Commissioner for Information, Culture, Sports and Social Development, Ekiti State
- In office 2004–2005
- Governor: Ayo Fayose

Personal details
- Born: May 1955 (age 71)
- Party: People's Democratic Party
- Education: B.A. in Geography
- Occupation: Technocrat, politician
- Known for: Former Ekiti State Commissioner

= Kayode Otitoju =

Nigerian politician

Kayode Otitoju (born May 1955) is a Nigerian technocrat, politician and former commissioner for Information, Culture, Sports, and Social Development in Ekiti State, southwestern Nigeria.

==Education and career==
Otitoju obtained a bachelor's degree in Geography from the University of Ibadan in 1980 and later became a fellow of the Chartered Institute of Logistics and Transport.
He worked at the Nigerian Ports Authority for 10 years, between 1981 and 1991 and rose to the position of a Senior Traffic Officer and in 2004, he was appointed as Ekiti State Commissioner for Information, Culture, Sports, and Social Development. He served in that capacity for 1 year, between 2004 and 2005.

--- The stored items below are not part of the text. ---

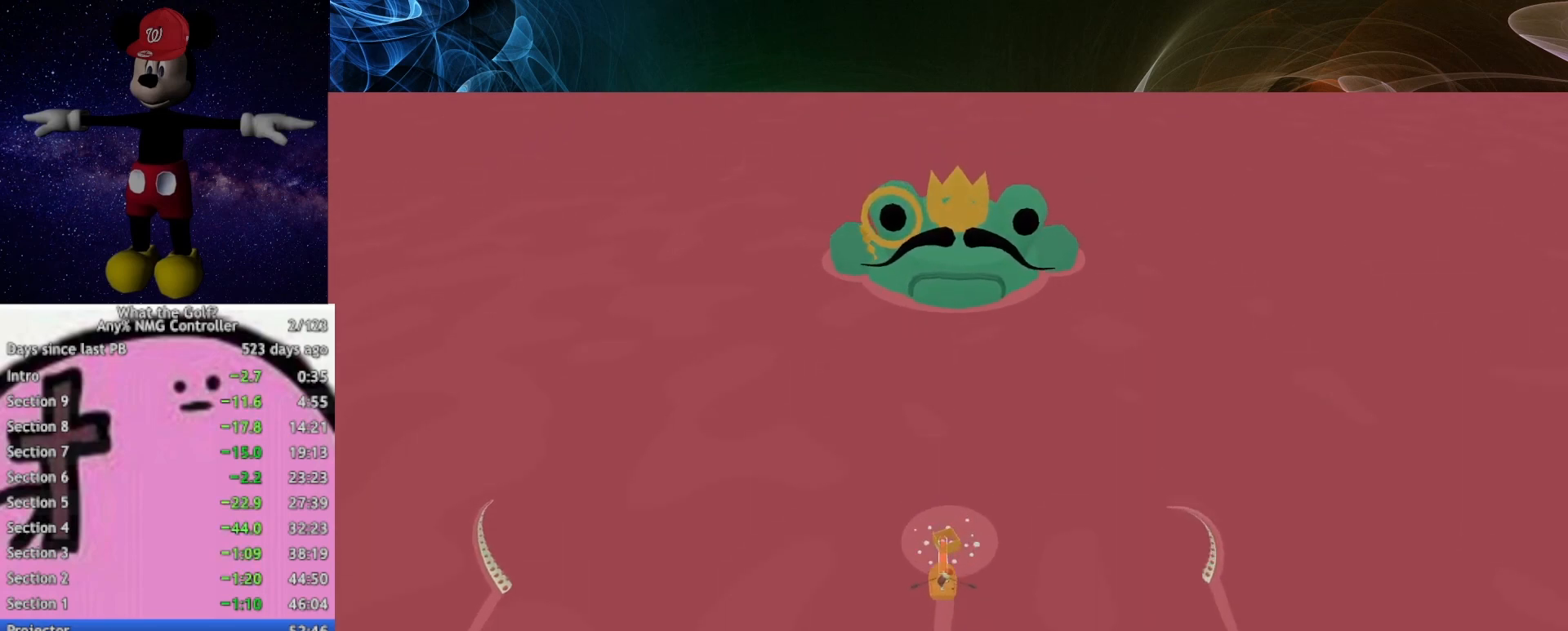
{"buttons": ["A"], "left_stick": "center", "right_stick": "center", "button_events": []}
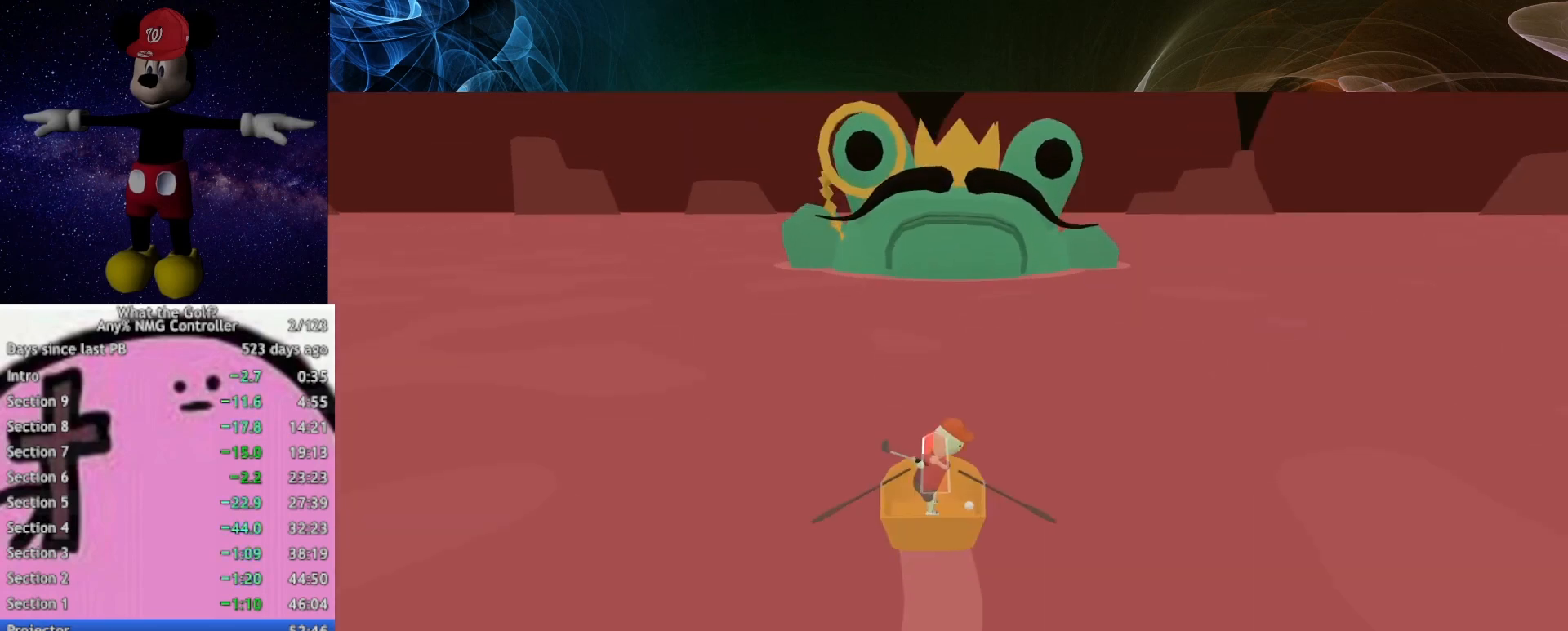
{"buttons": [], "left_stick": "center", "right_stick": "center", "button_events": [[167, "A", "up"]]}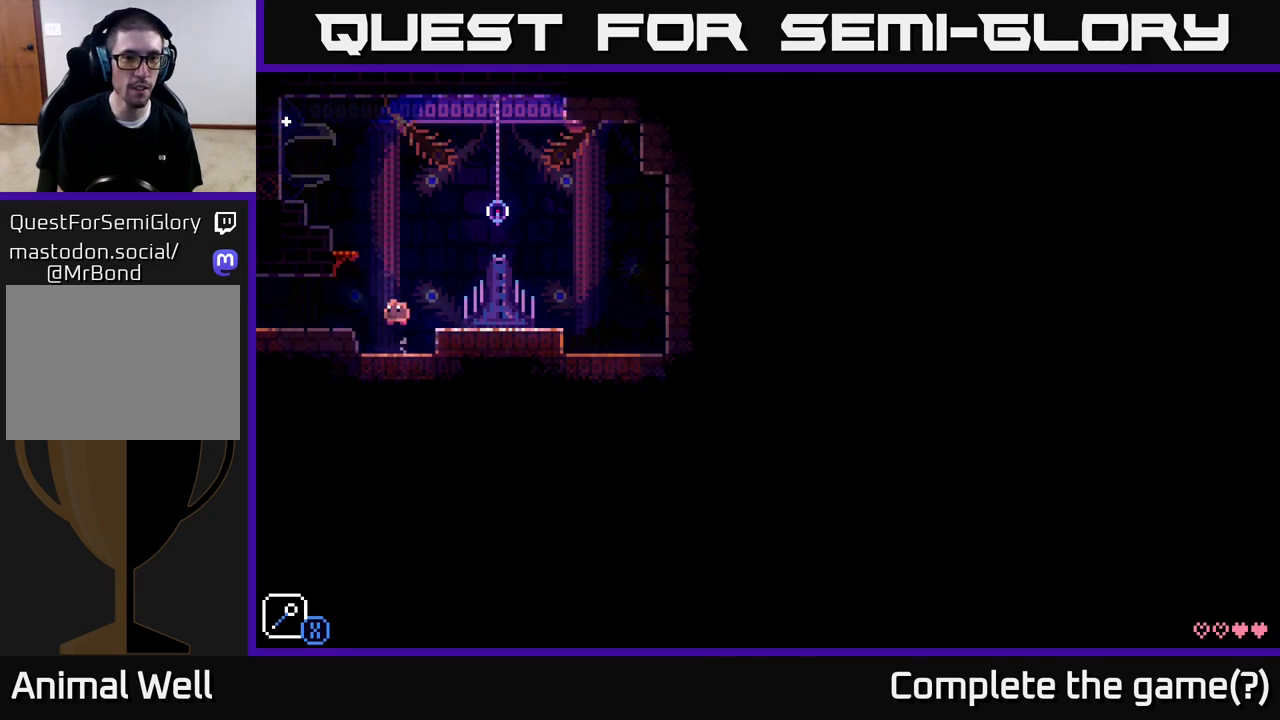
Gameplay with a controller (Xbox layout); each line is a JSON object with the inputs held at the frame after it. "events" lists button and stick changes between this image and that frame as [ms after this image, input, new state], when the widget could be followed in between.
{"buttons": [], "left_stick": "left", "right_stick": "center", "events": [[33, "A", "up"]]}
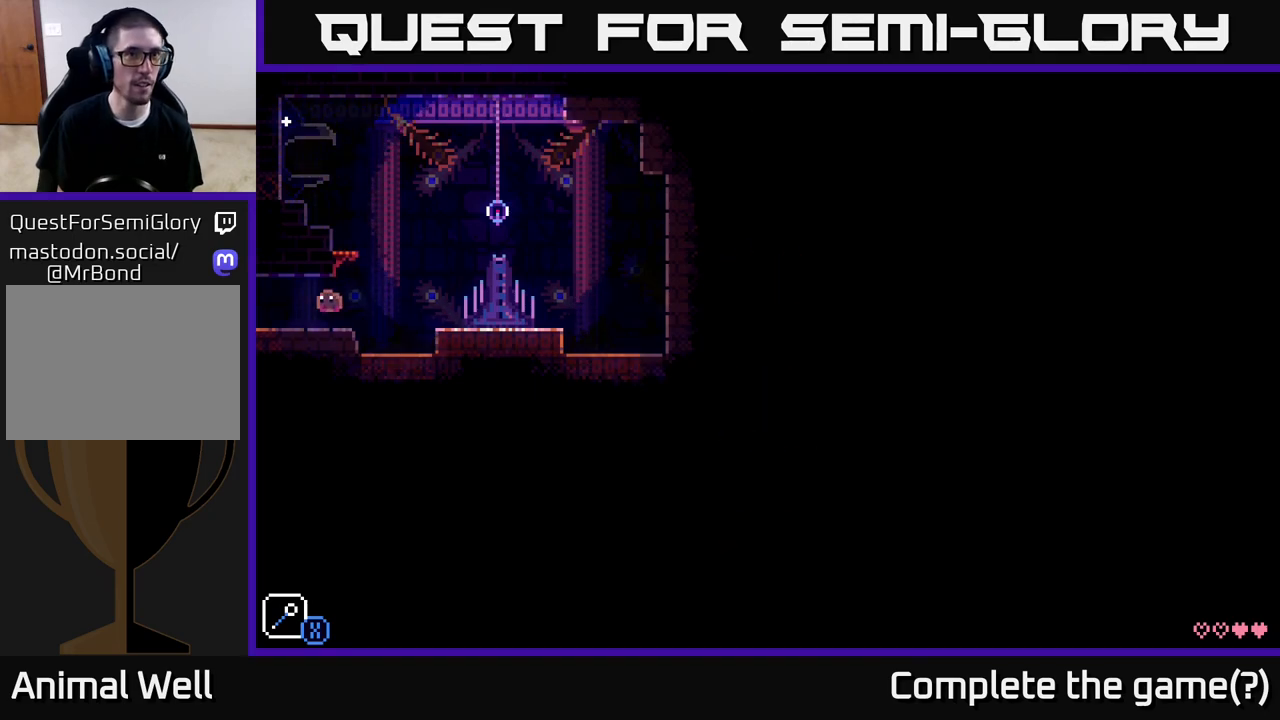
{"buttons": [], "left_stick": "left", "right_stick": "center", "events": []}
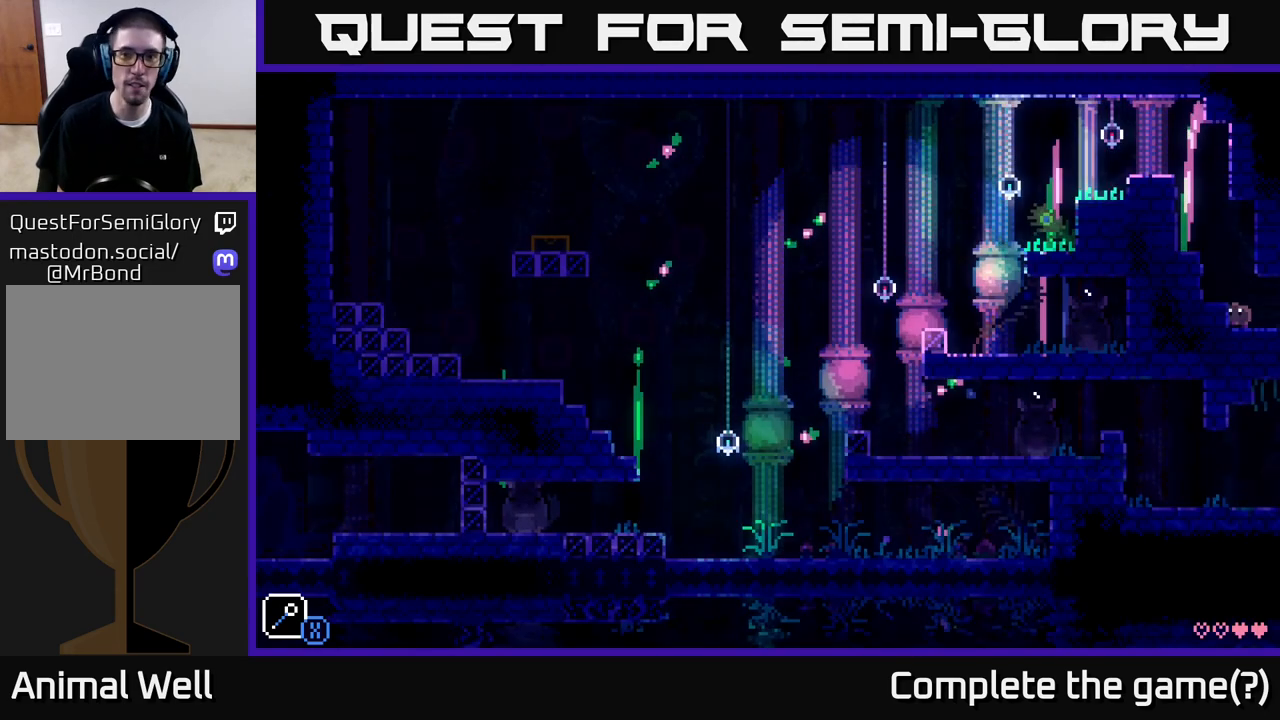
{"buttons": ["A"], "left_stick": "left", "right_stick": "center", "events": [[350, "A", "down"]]}
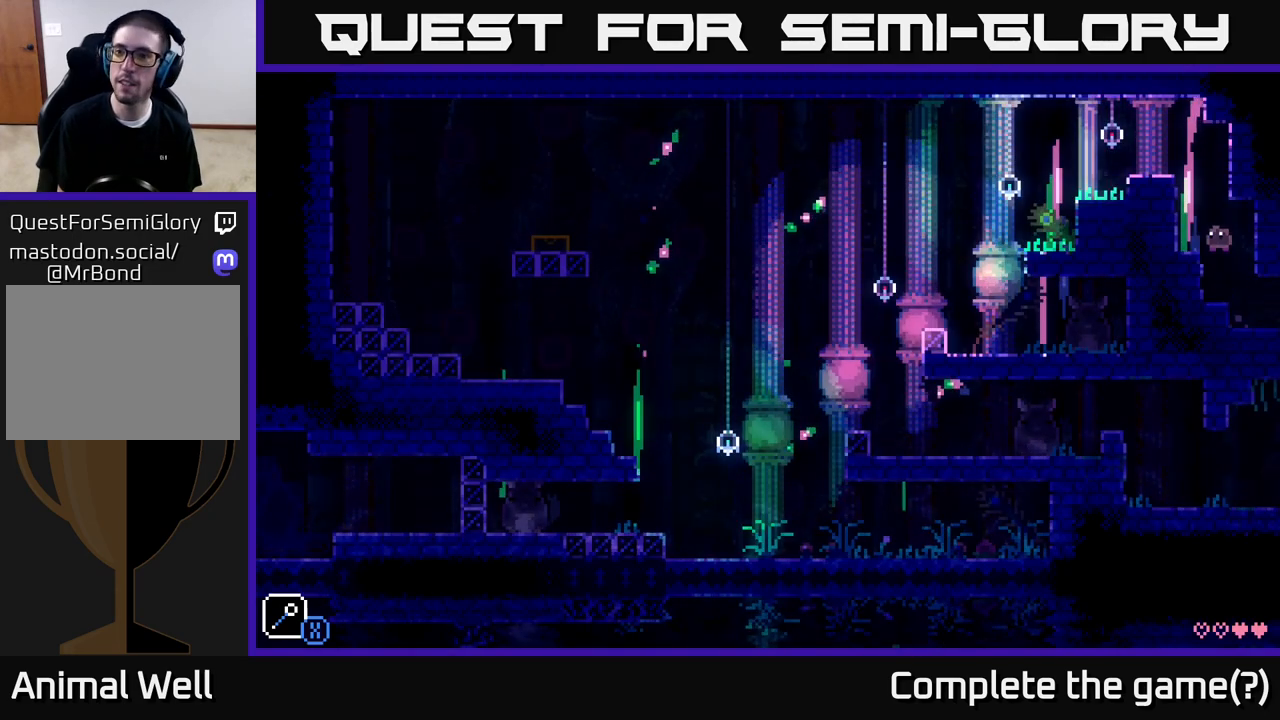
{"buttons": ["A"], "left_stick": "left", "right_stick": "center", "events": [[67, "A", "up"], [300, "A", "down"]]}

He contested the seat of a senator representing Ekiti North twice, in 2003 and 2011 but lost the election and in 2004, he was appointed as the Commissioner for Information, Culture, Sports, and Social Development. He served on the board of the Securities and Exchange Commission (SEC) in Nigeria from 2005 to 2007.
In 2009, he was one of 24 experts in the National Technical Working Group on Transport for Vision 2020 and in 2013, he was a member of the Technical Working Group of the National Integrated Infrastructure Master Plan (NIIMP).
In 2014, he was appointed as the chairman, Transportation Committee of the Lekki Peninsula Scheme, Lagos. In 2018, he was elected Lekki Estate Residents' Association (LERA) Chairman.